В театре я всегда любил пьесы, в которых что-то происходит. Где что-то делается. Где тебя захватывают действия или эффекты. Где некогда преклонить голову и где снова оказаться там, где не хотел быть. Вечно я искал медведя, который катается на роликах.
Тактичные, тихие, вдумчивые актеры никогда не воодушевляли меня. Когда в двадцатые годы наступила эпоха конструктивизма, а они все продолжали так же вызывающе-неброско ронять свои фразы и быть нестерпимо утонченными, тут я начал пропускать премьеры. Шел лучше к Гроку и покатывался со смеху, когда он извлекал из пианино розовый корсет. Актер — тут я имею в виду не собственное телосложение — должен быть больше натуральной величины.

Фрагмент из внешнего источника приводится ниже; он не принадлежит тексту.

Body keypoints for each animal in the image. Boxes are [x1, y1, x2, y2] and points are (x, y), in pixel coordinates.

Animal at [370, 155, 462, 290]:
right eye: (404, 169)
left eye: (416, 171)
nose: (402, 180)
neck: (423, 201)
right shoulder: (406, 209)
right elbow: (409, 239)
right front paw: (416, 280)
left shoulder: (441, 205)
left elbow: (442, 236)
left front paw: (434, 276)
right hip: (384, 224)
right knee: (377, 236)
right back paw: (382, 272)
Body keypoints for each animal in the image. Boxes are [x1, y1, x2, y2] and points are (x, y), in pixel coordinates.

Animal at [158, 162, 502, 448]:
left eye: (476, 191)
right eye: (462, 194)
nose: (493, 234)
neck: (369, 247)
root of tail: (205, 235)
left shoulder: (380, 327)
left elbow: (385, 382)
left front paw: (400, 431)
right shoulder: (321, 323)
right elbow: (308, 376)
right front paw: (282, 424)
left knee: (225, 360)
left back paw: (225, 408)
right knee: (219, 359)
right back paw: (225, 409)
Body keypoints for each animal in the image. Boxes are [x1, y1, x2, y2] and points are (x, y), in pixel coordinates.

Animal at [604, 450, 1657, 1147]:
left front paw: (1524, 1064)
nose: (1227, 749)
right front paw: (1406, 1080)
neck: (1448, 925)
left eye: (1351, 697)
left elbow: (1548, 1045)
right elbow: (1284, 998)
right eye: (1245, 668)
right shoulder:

Никогда не забуду, как я впервые увидел Яннингса. Он играл в Фольксбюне одного из разбойников Шиллера, не главную роль, но в принципе основную, и всех переиграл. А ведь это была постановка с неплохим распределением ролей. У Рейнхардта плохого не бывало. Если я не ошибаюсь, Франца Моора играл Вегенер. Но для меня на сцене существовал лишь Яннингс. Сколько лет ему тогда было? Только-только исполнилось тридцать, думаю. Еще далеко не звезда. Но он не давал зрителю в зале ни вздохнуть, ни охнуть. Вот каким должен быть актер.